Response to: Zika Virus
The role of plastic surgeons in treating neonates affected by congenital Zika virus infection continues to evolve as basic scientists, clinicians, and epidemiologists expand our understanding of this teratogen. Our colleagues in otolaryngology—head and neck surgery have also embraced this epidemic as a call to action.1 Since submission, there has been important research aimed at understanding how the timing of intrauterine infection affects the risk of delivering a microcephalic baby.2 There appears to be a tendency for first-trimester maternal infection to produce more serious defects with some data also indicating that second-trimester infection can predispose to specific cranial abnormalities. For the plastic surgeon, these data imply that identifying women who test positive for Zika virus earlier in pregnancy is important; such identification may warrant early presentation to the plastic surgery clinic for preemptive counseling regarding possible congenital defects and surgical treatment options.

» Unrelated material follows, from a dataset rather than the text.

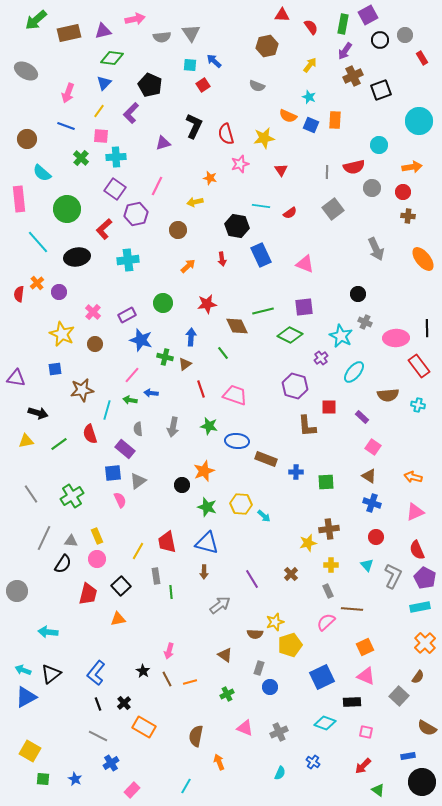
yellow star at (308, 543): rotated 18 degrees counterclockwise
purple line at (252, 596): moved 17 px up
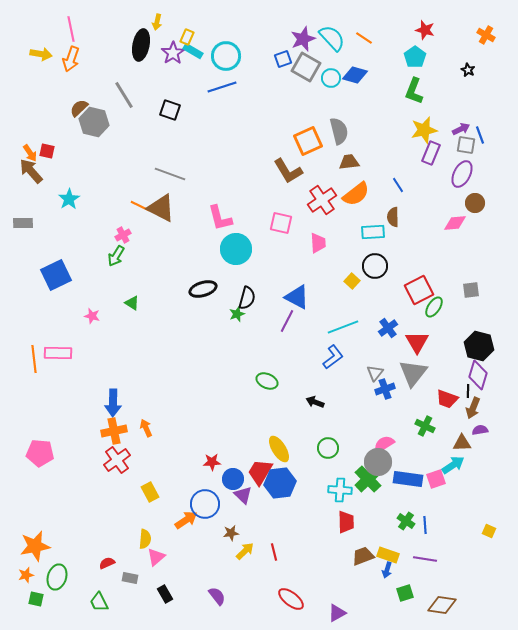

With regard to Zika virus as a hazard in the clinic and operating room, the risk from blood products is real.3 Despite direct evidence, infected needles and other sharps remain a legitimate source of possible nonvector transmission too. Finally, there has been new attention paid to a forgotten report of a Zika virus researcher becoming infected due to exposure in the laboratory.4 Given the risk of exposure across several environments germane to plastic surgery practice and research, the best strategy to prevent accidental transmission is diligent avoidance of infected blood and sharps. In the near future, there is hope for translating promising vaccine candidates into useful clinical options.